The store caters to 7 different market segments and in 3 major categories. You want to forecast at this granular level, so you subset your data into 21 (7*3) buckets before analysing these data.
But not all of these 21 market buckets are important from the store’s point of view. So you need to find out 5 most profitable (and consistent) segment from these 21 and forecast the sales and demand for these segments.
Data Understanding: The data currently has the transaction level data, where each row represents a particular order made on the online store. There are 24 attributes related to each such transaction. The “Market” attribute has 7-factor levels representing the geographical market sector that the customer belongs to. The “Segment” attribute represents the 3 segment that the customer belongs to. You will find the complete data dictionary for the dataset from the link below. Data Dictionaryfile_download Download Data preparation: You would need to first segment the whole dataset into the 21 subsets based on the market and the customer segment level. Next, comes the most important data preparation step. That is to convert the transaction-level data into a time series. Thus, you would need to aggregate the 3 attributes - Sales, Quantity & Profit, over the Order Date to arrive at monthly values for these attributes. Once, you arrive at these 3 time series for each of the 21 segments, we need to find the 5 most profitable and consistently profitable segments.
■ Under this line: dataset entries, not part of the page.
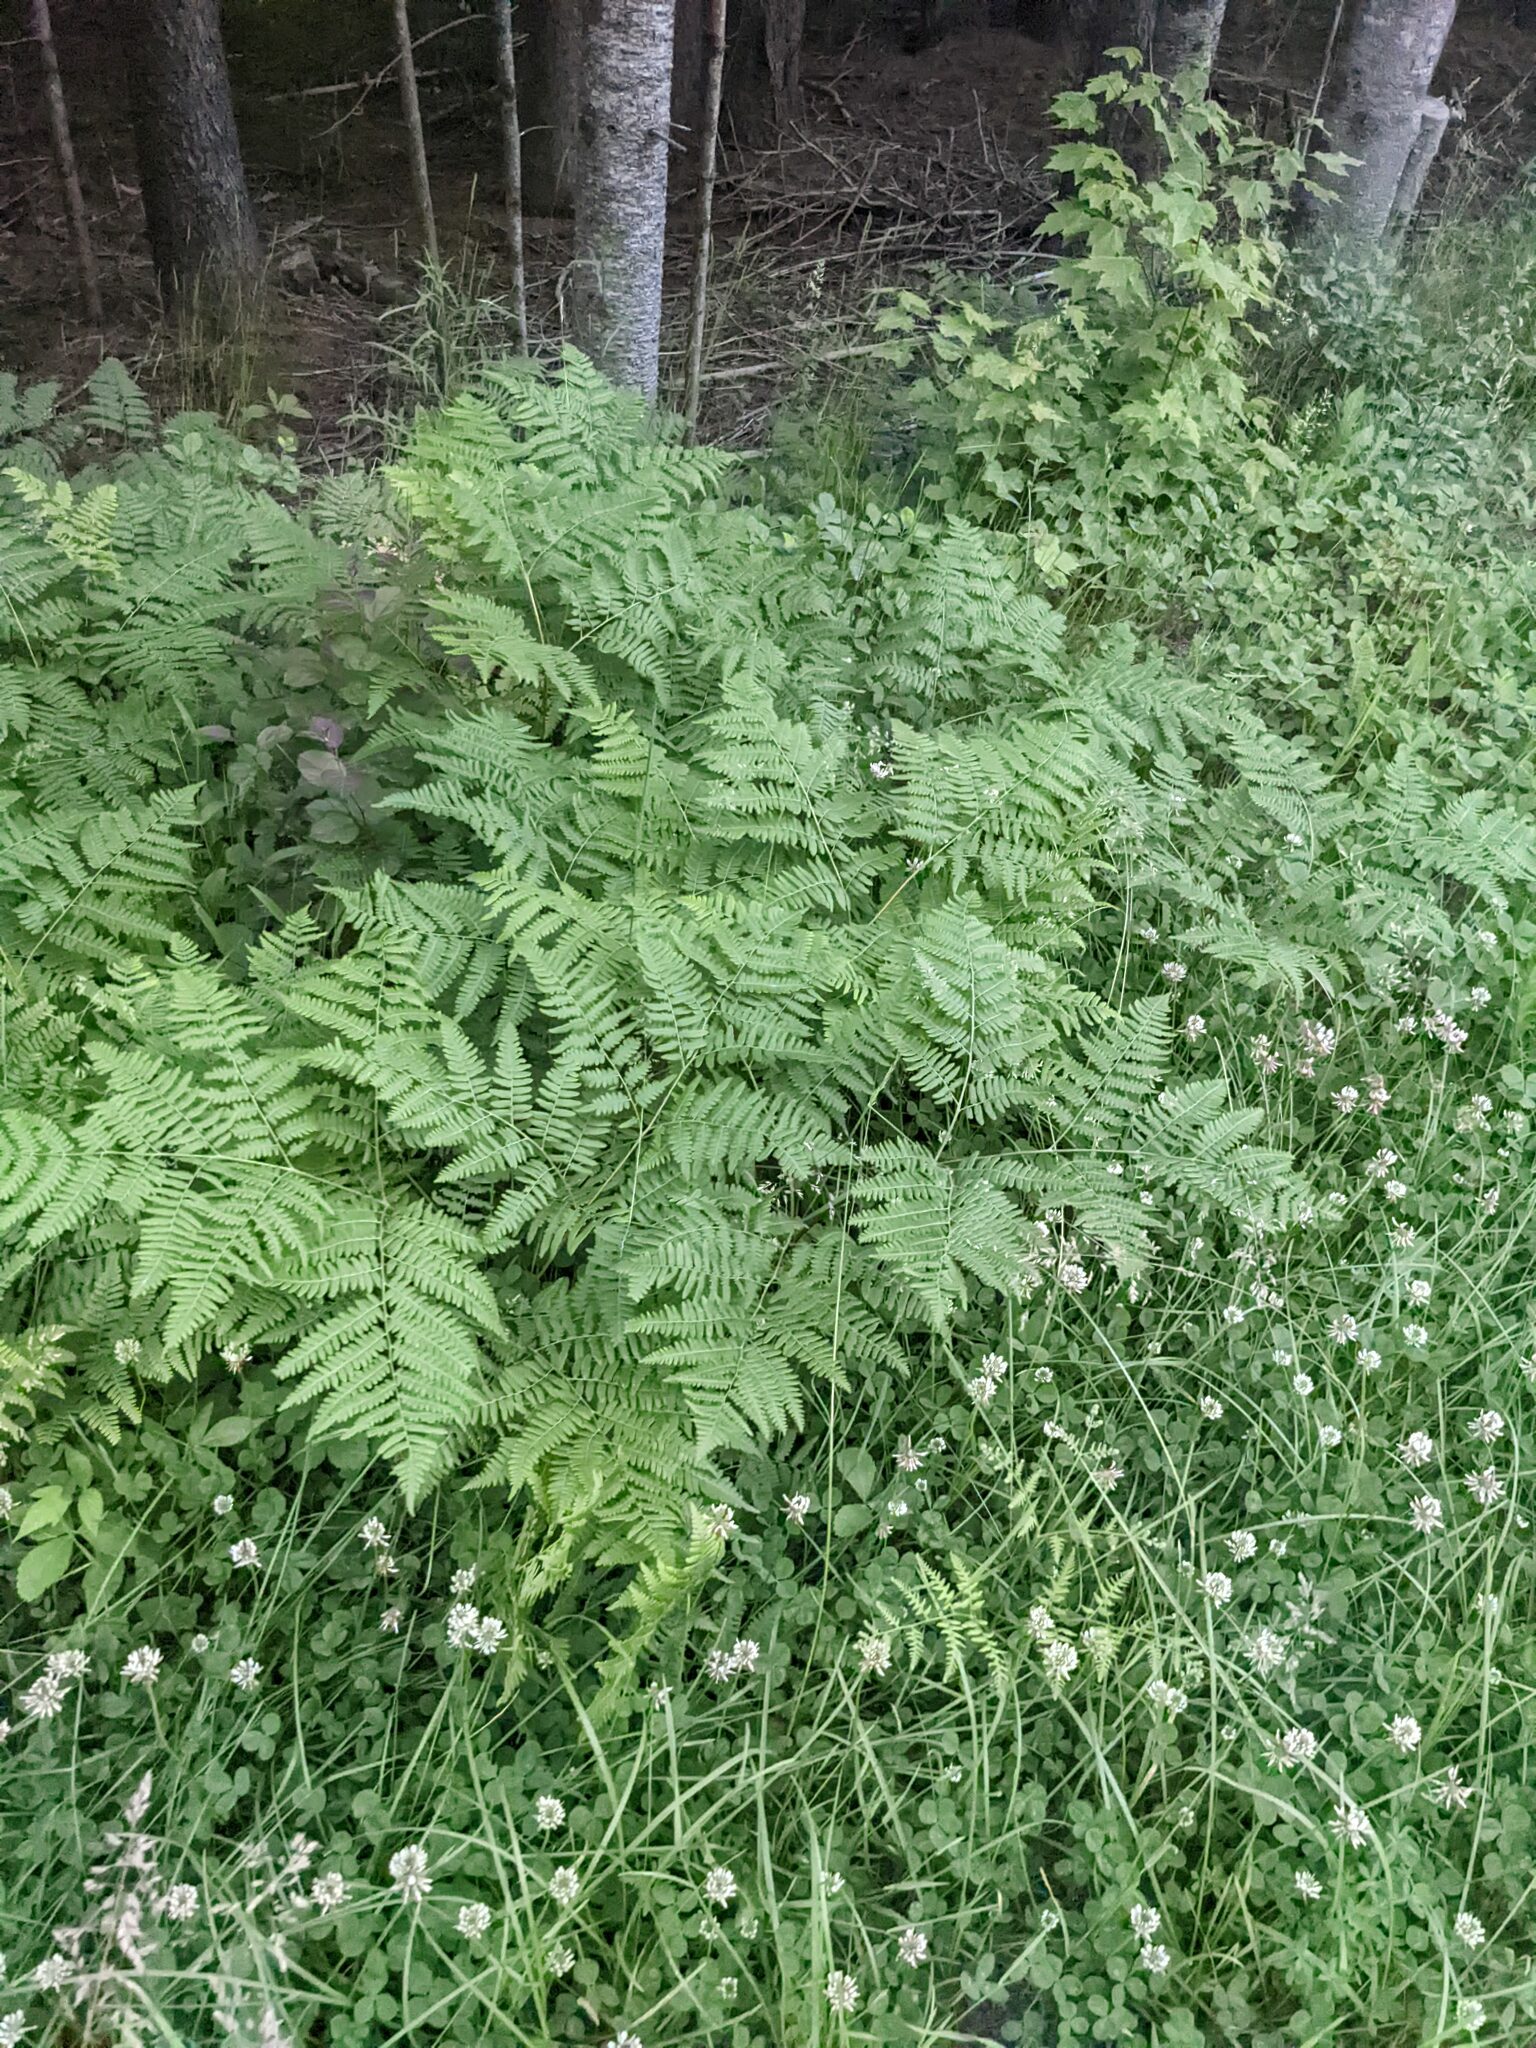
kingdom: Plantae
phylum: Tracheophyta
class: Polypodiopsida
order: Polypodiales
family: Dennstaedtiaceae
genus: Pteridium
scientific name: Pteridium aquilinum
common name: Bracken
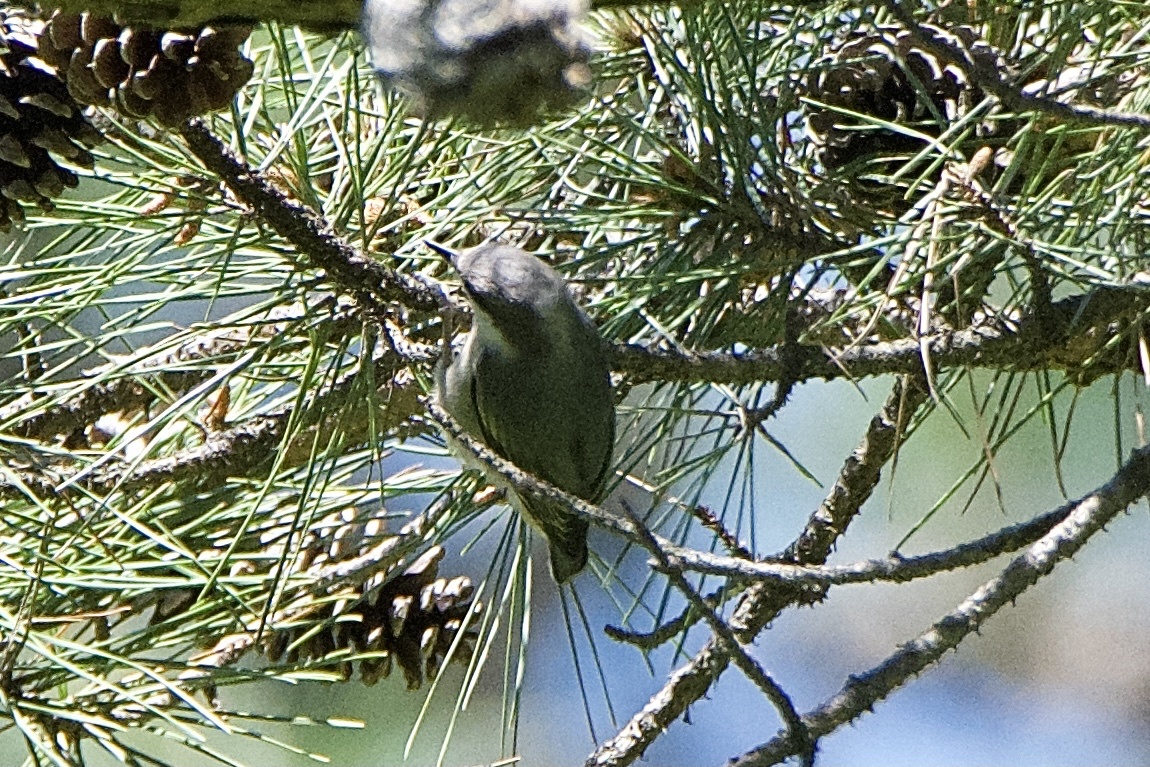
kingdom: Animalia
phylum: Chordata
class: Aves
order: Passeriformes
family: Sittidae
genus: Sitta
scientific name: Sitta pusilla
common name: Brown-headed nuthatch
For this, the metric that you can use is the coefficient of variation of the Profit for all 21 market segments.
Model building: Once you arrive at the 5 most profitable segment, the next challenge is to forecast the sales and quantity for the next 6 months. You have already learnt about the different time series models that you can use for forecasting. The step-by-step process that you can follow are:- Plot the time series for sales/quantity. Smoothen the series using any of the smoothing techniques. This would help you identify the trend/seasonality component. Now, run a regression model using feature engineering, by identifying the features that can best model the series. Now predict the values of the series using this model and build a new series from the difference between the original and the predicted series. This residual series should be close to pure noise. Carry out auto.arima fit to confirm this. If the auto.arima fit shows still some significant p,d,q parameters, then try the regression with some different features. Even after repeated attempt, if you are unable to get rid of the p,d,q parameters in auto.arima, it means that the series has significant autoregressive component and cannot be captured by regression alone. In such a case, proceed with the ARMA/ARIMA technique on the original series itself. Come up with the optimal values of p,d,q to improve the model.
Model evaluation: Once you come up with a satisfactory model, the next step would be to forecast the sales/demand for next 6 months using this model. To test the accuracy of your forecast, you must initially separate out the last 6 months values from your dataset, after aggregating the transaction level data into the monthly data. Then check your 6 months forecast using the out-of-sample figures. The parameter that you can use is the MAPE.